High school science team challenges judges

CHEVY CHASE, Md. (AP) — The Los Angeles high school team that won a national science quiz for a second straight year on Monday knows enough to argue points of astronomy and biology with the judges.
Challenging the answers to questions in the 1997 Science Bowl didn’t always work for the Venice High School team, even when they were right.
But it showed how confident a group of 16- and 17-year-olds can be of information they’ve stored during years of academic contests and taking advance placement and college-level science. Consider, too, that theirs is a magnet school for students who excel in foreign languages.
Still, returning contestants Noah Bray-Ali, 16, and fellow senior David Dickinson, 17, said the contest, sponsored by the Department of Energy and getting business support as well, was much harder this year because the other teams seemed much stronger.
“This year the people were better and, frankly, it took a lot more effort on our part,” said Dickinson, the captain, who with Bray-Ali will attend the Massachusetts Institute of Technology in the fall.
The toughest fight came from Wootton High School, a regular public school in Rockville, Md., which had won 12 straight rounds in national finals that started on Sunday.
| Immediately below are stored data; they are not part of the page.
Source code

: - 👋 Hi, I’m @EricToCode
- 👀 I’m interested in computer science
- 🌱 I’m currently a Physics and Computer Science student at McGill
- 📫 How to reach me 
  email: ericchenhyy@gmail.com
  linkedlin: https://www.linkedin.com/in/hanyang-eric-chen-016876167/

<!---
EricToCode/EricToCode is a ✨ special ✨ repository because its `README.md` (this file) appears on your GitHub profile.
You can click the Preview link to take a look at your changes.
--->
The team, from a Washington suburb, then dropped two straight to the more practiced Los Angeles team, 88-78, and 138-80.
The Blake School, a Minneapolis private school, finished third, trailed by Gateway Senior High in Monroeville, Pa.
If the final scores look like something from basketball, it’s because there’s some of the sport to the contest, which also borrows from the TV shows “Jeopardy” and the old “GE College Bowl.”
With two young women, the Wootton team won the battle of gender diversity in a field that’s traditionally dominated by boys in the advanced, 12th grade courses.
The Venice team fought for its points, with Dickinson challenging this answer in the second-to-last game: “At the end of its life, the sun will become: (W) a White Dwarf, (X) a neutron star, (Y) a Black Hole, (Z) a Pulsar.
Dickinson had answered “Black Dwarf,” before hearing all the possibilities. And when the answer was rejected, he pulled out a textbook from his knapsack, strode down the stairs from the dais to the judges, and had a little talk with an elder astronomer on the appeals panel.
It turns out the answer was perfectly OK, although “White Dwarf” was, too, depending on the condition of the star.
The team won an earlier dispute concerning cell biology that helped it gain a revenge victory over Arcadia High School, a California rival that had beaten Venice earlier in the double-elimination finals.